Después de un par de días a las corridas me hice un tiempito para ver lo de Pagni. Parece ser que se nos coló nuestro propio Fantasmín, y, como todo fantasma (de los cuentos de terror, de la Historia), el problema ahora es qué hacemos con él. Hmm.
Al principio, los videos parecen una sátira de Kubrick (y no precisamente por la música), pero en seguida se pone seria la cosa. Hay elementos para dudar y hay elementos de enorme verosimilitud. Pero, ¿en cuántos hechos de la realidad hay elementos para dudar? ¿Y en cuántas ficciones hay verosimilitud? La figura del arrepentido es central en el género conspirativo, pero no por eso su existencia real es menos posible: Pontaquarto y Arbizu son evidencia tangible de ello.

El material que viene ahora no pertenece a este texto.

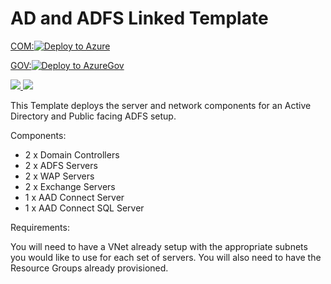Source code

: # AD and ADFS Linked Template

[COM:![Deploy to Azure](https://azuredeploy.net/deploybutton.png)](https://portal.azure.com/#create/Microsoft.Template/uri/https://github.com/mcrosstx/AD_ADFS_Linked/master/azuredeploy.json)

[GOV:![Deploy to AzureGov](https://azuredeploy.net/deploybutton.png)](https://portal.azure.us/#create/Microsoft.Template/uri/https%3A%2F%2Fraw.githubusercontent.com%2mcrosstx%2FAD_ADFS_Linked%2Fmaster%2Fazuredeploy.json)

<a href="https://portal.azure.us/#create/Microsoft.Template/uri/https%3A%2F%2Fraw.githubusercontent.com%2mcrosstx%2FAD_ADFS_Linked%2Fmaster%2Fazuredeploy.json" target="_blank">
    <img src="http://azuredeploy.net/deploybutton.png"/>
</a>

<a href="https://portal.azure.us/#create/Microsoft.Template/uri/https%3A%2F%2Fraw.githubusercontent.com%2Fkylgrn%2FAzure_Gov_PAN-2Firewalls-Public-load-balancer%2Fmaster%2FAzure_Gov_PAN-2Firewalls-Public-load-balancer%2Fazuredeploy.json" target="_blank">
    <img src="http://azuredeploy.net/deploybutton.png"/>
</a>

This Template deploys the server and network components for an Active Directory and Public facing ADFS setup.

Components:
* 2 x Domain Controllers
* 2 x ADFS Servers
* 2 x WAP Servers
* 2 x Exchange Servers
* 1 x AAD Connect Server
* 1 x AAD Connect SQL Server

Requirements:

You will need to have a VNet already setup with the appropriate subnets you would like to use for each set of servers. You will also need to have the Resource Groups already provisioned.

Como fuere, no es en la tarea de ponderar estas dudas y certezas donde vamos a dirimir un asunto así de grave. A estos videos hay que tomarlos “as is”: como vinieron, anónimos, sin sacar conclusión alguna que involucre como hipótesis ya sea su autenticidad o falsedad. No se trata de que resolvamos si aceptamos o no una fuente anónima, sino de que la analizamos a partir de esa característica que tiene. Qué no dice el autor al firmar su texto, pero qué nos está diciendo también. A qué apunta con ello.

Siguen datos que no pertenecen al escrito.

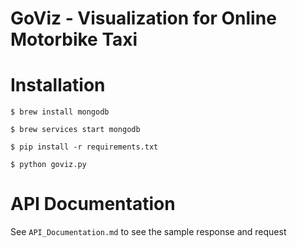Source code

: # GoViz - Visualization for Online Motorbike Taxi

# Installation

`$ brew install mongodb`

`$ brew services start mongodb`

`$ pip install -r requirements.txt`

`$ python goviz.py`

# API Documentation

See `API_Documentation.md` to see the sample response and request
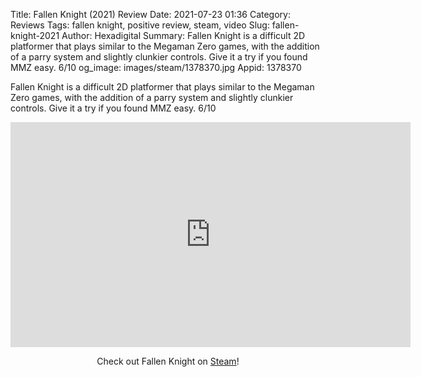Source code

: Title: Fallen Knight (2021) Review
Date: 2021-07-23 01:36
Category: Reviews
Tags: fallen knight, positive review, steam, video
Slug: fallen-knight-2021
Author: Hexadigital
Summary: Fallen Knight is a difficult 2D platformer that plays similar to the Megaman Zero games, with the addition of a parry system and slightly clunkier controls. Give it a try if you found MMZ easy. 6/10
og_image: images/steam/1378370.jpg
Appid: 1378370

Fallen Knight is a difficult 2D platformer that plays similar to the Megaman Zero games, with the addition of a parry system and slightly clunkier controls. Give it a try if you found MMZ easy. 6/10

<center><iframe src="https://www.youtube.com/embed/IN6ceWTCRVQ?feature=oembed" allow="accelerometer; autoplay; encrypted-media; gyroscope; picture-in-picture" width="640" height="360" frameborder="0"></iframe>

Check out Fallen Knight on [Steam](https://store.steampowered.com/app/1378370/?curator_clanid=34633900)!</center>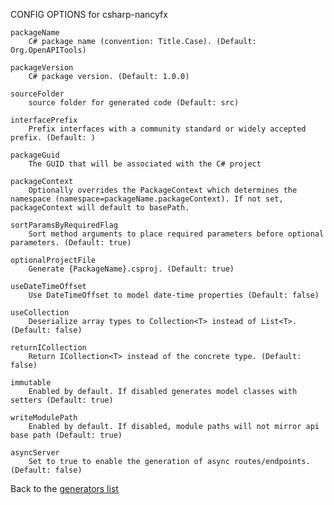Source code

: 
CONFIG OPTIONS for csharp-nancyfx

	packageName
	    C# package name (convention: Title.Case). (Default: Org.OpenAPITools)

	packageVersion
	    C# package version. (Default: 1.0.0)

	sourceFolder
	    source folder for generated code (Default: src)

	interfacePrefix
	    Prefix interfaces with a community standard or widely accepted prefix. (Default: )

	packageGuid
	    The GUID that will be associated with the C# project

	packageContext
	    Optionally overrides the PackageContext which determines the namespace (namespace=packageName.packageContext). If not set, packageContext will default to basePath.

	sortParamsByRequiredFlag
	    Sort method arguments to place required parameters before optional parameters. (Default: true)

	optionalProjectFile
	    Generate {PackageName}.csproj. (Default: true)

	useDateTimeOffset
	    Use DateTimeOffset to model date-time properties (Default: false)

	useCollection
	    Deserialize array types to Collection<T> instead of List<T>. (Default: false)

	returnICollection
	    Return ICollection<T> instead of the concrete type. (Default: false)

	immutable
	    Enabled by default. If disabled generates model classes with setters (Default: true)

	writeModulePath
	    Enabled by default. If disabled, module paths will not mirror api base path (Default: true)

	asyncServer
	    Set to true to enable the generation of async routes/endpoints. (Default: false)

Back to the [generators list](README.md)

Se puede. Yo sé que nos copamos con bancar los trapos a muerte, muchachos, pero no nos olvidemos de los grises. Bien, acá hay uno. Estos tipos, por pegarle a Pagni, no se convierten automáticamente en nuestros amigos. No los busquemos para cantar la marchita abrazados; pongámosles distancia y mirémoslos. Allez-y.

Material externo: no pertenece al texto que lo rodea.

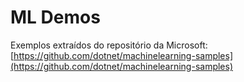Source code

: # ML Demos

Exemplos extraídos do repositório da Microsoft: [https://github.com/dotnet/machinelearning-samples](https://github.com/dotnet/machinelearning-samples)
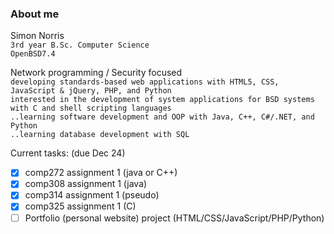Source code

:### About me
  Simon Norris    
  `3rd year B.Sc. Computer Science`    
  `OpenBSD7.4`  

Network programming / Security focused  
`developing standards-based web applications with HTML5, CSS, JavaScript & jQuery, PHP, and Python`  
`interested in the development of system applications for BSD systems with C and shell scripting languages`        
`..learning software development and OOP with Java, C++, C#/.NET, and Python`  
`..learning database development with SQL`    

Current tasks: (due Dec 24)  
- [x] comp272 assignment 1 (java or C++)
- [x] comp308 assignment 1 (java)
- [x] comp314 assignment 1 (pseudo)
- [x] comp325 assignment 1 (C)
- [ ] Portfolio (personal website) project (HTML/CSS/JavaScript/PHP/Python)
<!--
**Ibenksy/Ibenksy** is a ✨ _special_ ✨ repository because its `README.md` (this file) appears on your GitHub profile.

Here are some ideas to get you started:

- 🔭 I’m currently working on ...
- 🌱 I’m currently learning ...
- 👯 I’m looking to collaborate on ...
- 🤔 I’m looking for help with ...
- 💬 Ask me about ...
- 📫 How to reach me: ...
- 😄 Pronouns: ...
- ⚡ Fun fact: ...
-->
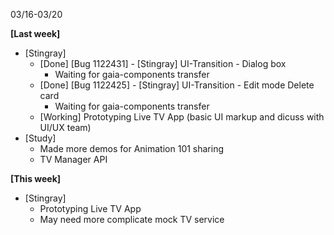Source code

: 03/16-03/20

**[Last week]**

* [Stingray]
    * [Done] [Bug 1122431] - [Stingray] UI-Transition - Dialog box
      - Waiting for gaia-components transfer
    * [Done] [Bug 1122425] - [Stingray] UI-Transition - Edit mode Delete card
      - Waiting for gaia-components transfer
    * [Working] Prototyping Live TV App (basic UI markup and dicuss with UI/UX team)
* [Study]
    * Made more demos for Animation 101 sharing
    * TV Manager API

**[This week]**
* [Stingray]
    * Prototyping Live TV App
    * May need more complicate mock TV service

En primer lugar, ya sean falsos o verdaderos, los videos son escalofriantes. Si son verdaderos, porque es un destape de olla formidable que puede llegar a cambiar todo: rodarían cabezas, caerían fachadas, se romperían hechizos, los apoyos y las legitimidades mutarían, inclusive la política toda ganaría su vigor bastardeado. Además, de ser cierto todo este asunto, ¿quién tiene la capacidad financiera para montar tal operación, para llevar este simulacro adelante, que por más empresas falsas que fragüe tiene que ser con plata verdadera? ¿Esto viene de la SIDE? ¿Hay algún sector afín al Gobierno, una rogue cell arrepentida? ¿Y por qué elegir a Diego F., por qué la blogósfera nac & pop? Está bien que es el que más se dedique a cuestiones de denuncia, pero ¿era la única opción? No quisiera ser Diego en este momento. También si es falsa la cosa resulta escalofriante, y más aún: ¿quién hizo esto? ¿Con qué propósito intrincado y con qué tanta seguridad de ir a lograrlo? Es decir, ¿tal farsa de una farsa es algo montable y, peor aún, direccionable? ¿Cuántas veces se hizo y cuánto se hace? ¿Hay un savoir-faire de esto?
Y también, ya sea todo este asunto falso o verdadero, además de escalofriante es indignante –por desgracia, algo a lo que ya estamos más acostumbrados. Es decir, ¿a tal extremo llega la ya no falsedad desfachatada sino directamente miopía estratégica del periodismo corporativo? ¿Todo lo que tienen para decir es que es anónimo y que 6, 7, 8 le dedicó 17 minutos, como si no se le dedicara eso a cada informe? ¿En eso va a consistir su cerco informativo, cerrar líneas ahí y esperar que nadie se meta en YouTube o tropiece con esto y se le caiga toda la estantería? ¿O acaso rinde cerrar filas por ahí? ¿O es que “la gente” ya no se aventura por fuera de los medios corporativos y ellos lo saben?
Mamma mía. Ustedes no saben qué pensar… yo ya no sé ni qué sentir.